Immunofluorescence assay of rTsATG4B binding to IECs (200×). IECs and C2C12 cells were pre-incubated with rTsATG4B at 37 °C for 2 h. Then, they were probed with different antibodies (anti-TsATG4B polyclonal antibody, T. spiralis-infected mouse serum and pre-immune mouse serum) and the FITC-conjugated goat anti-mouse IgG secondary antibody and were then counterstained with propidium iodide (PI; the fluorescent dye PI is a nuclear staining reagent that can stain the nucleus through the disrupted cell membrane and emits red fluorescence after embedding in double-stranded DNA).

Figure 6

Interaction of TsATG4B with IECs by confocal microscopy and Far-Western blot analysis. A The subcellular localization of rTsATG4B bound to IECs was observed via confocal microscopy (1000×). IECs were pre-incubated with rTsATG4B for 2 h at 37 °C, and then the same procedure used in the immunofluorescence assay was performed. Images were acquired and analysed with an Olympus FV1200 laser scanning microscope. B Analysis of rTsATG4B binding to IEC proteins by Far-Western blotting. After the IEC lysates (lanes 1–3) and C2C12 lysates (lanes 4–6) were transferred to NC membranes, the NC membranes were incubated with rTsATG4B for 2 h at 37 °C. Then, the membranes were individually probed with anti-TsATG4B serum (lanes 1, 4), infection serum (lanes 2, 5) and pre-immune serum (lanes 3, 6). Binding between rTsATG4B and IEC lysates was detected with anti-TsATG4B serum (lane 1) and infection serum (lane 2).

Figure 7

The process of IIL invasion into the intestinal epithelium in vitro.
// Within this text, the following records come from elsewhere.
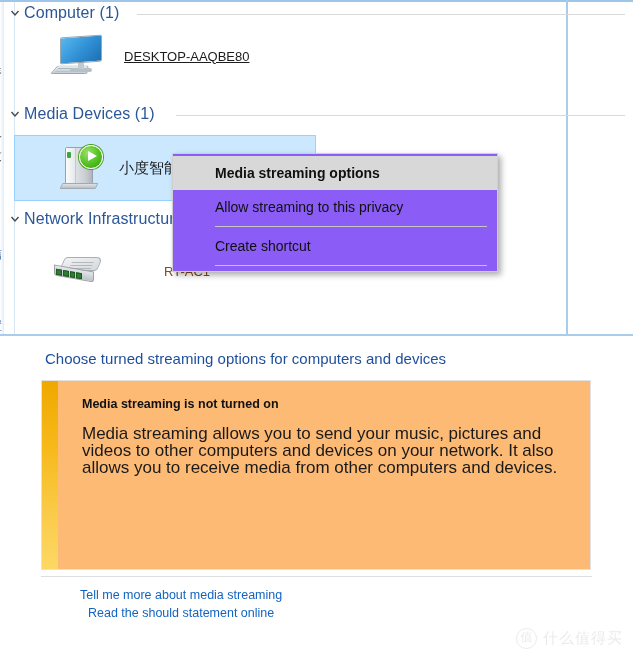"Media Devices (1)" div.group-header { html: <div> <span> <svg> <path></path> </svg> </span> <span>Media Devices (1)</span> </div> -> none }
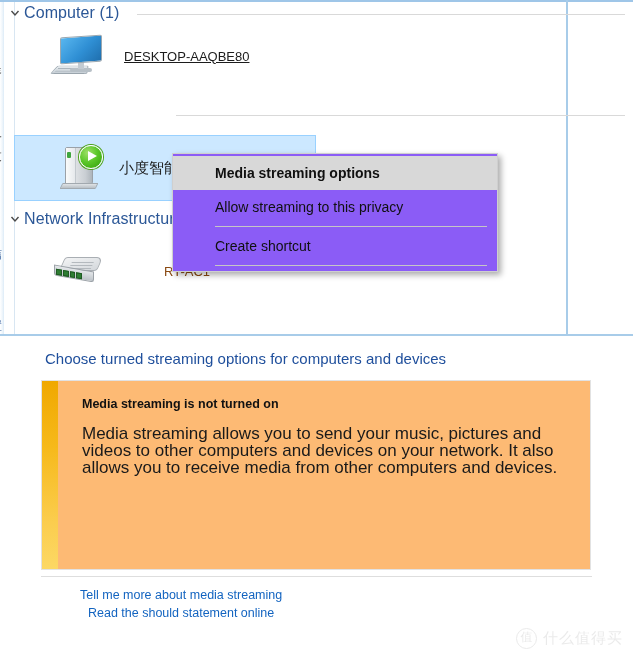"Media streaming is not turned" .ms-panel { background: #fdba74 -> #f97316 }
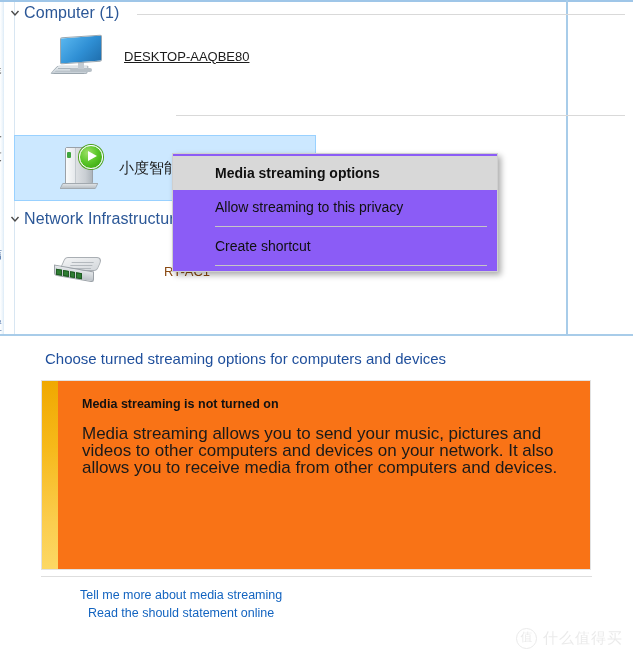"Media streaming allows you to" .ms-para { font-size: 17px -> 11px }
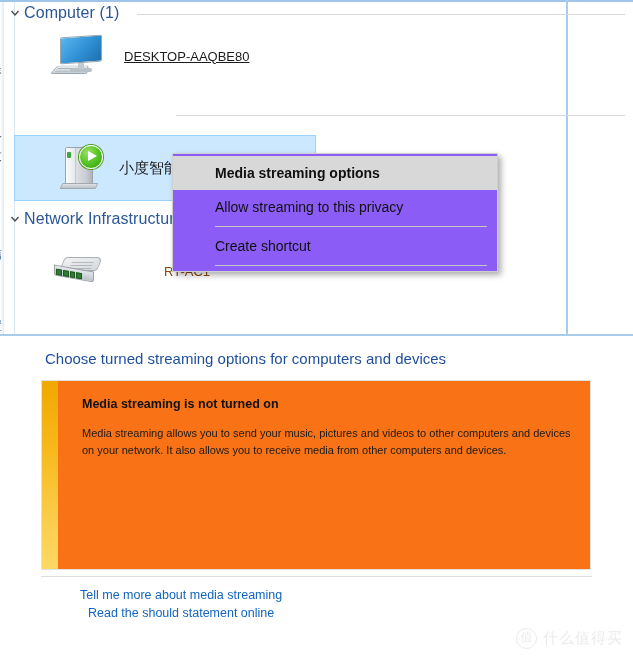"Tell me more about media" .ms-links { text-align: center -> none }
AT. spiralis IIL were shown to invade the epithelial cell monolayer. Larvae penetrated IEC cells and migrated through them, leaving behind trails of dead cells and damaging the IEC monolayer. B Non-invaded larvae on the IEC monolayer. Nematodes that stayed coiled on the surface of the IEC monolayer or suspended in the medium were counted as non-invaded larvae. The IEC monolayer was intact. C Non-invaded larvae on the C2C12 cell monolayer. The larvae on the C2C12 monolayer were coiled. The C2C12 cell monolayer was not damaged. Scale bars: 100 μm.

Figure 8

Promotive effect of rTsATG4B protein and inhibitory effect of anti-rTsATG4B serum on larval invasion of the IEC monolayer in vitro. A Promotive effect of rTsATG4B on larval invasion. B The promotive effect on larval invasion was diminished when rTsATG4B was pre-incubated with E-64 (10 μM, 1:1); c The promotion rate of rTsATG4B protein on T. spiralis larval invasion of the IEC monolayer in vitro. Data were compared with the PBS group as the control. D The inhibition rate of anti-rTsATG4B serum showed a decreasing trend with increasing dilution and displayed a dose-dependent relationship with anti-rTsATG4B serum Data were compared with the PBS group as the control. *P < 0.01.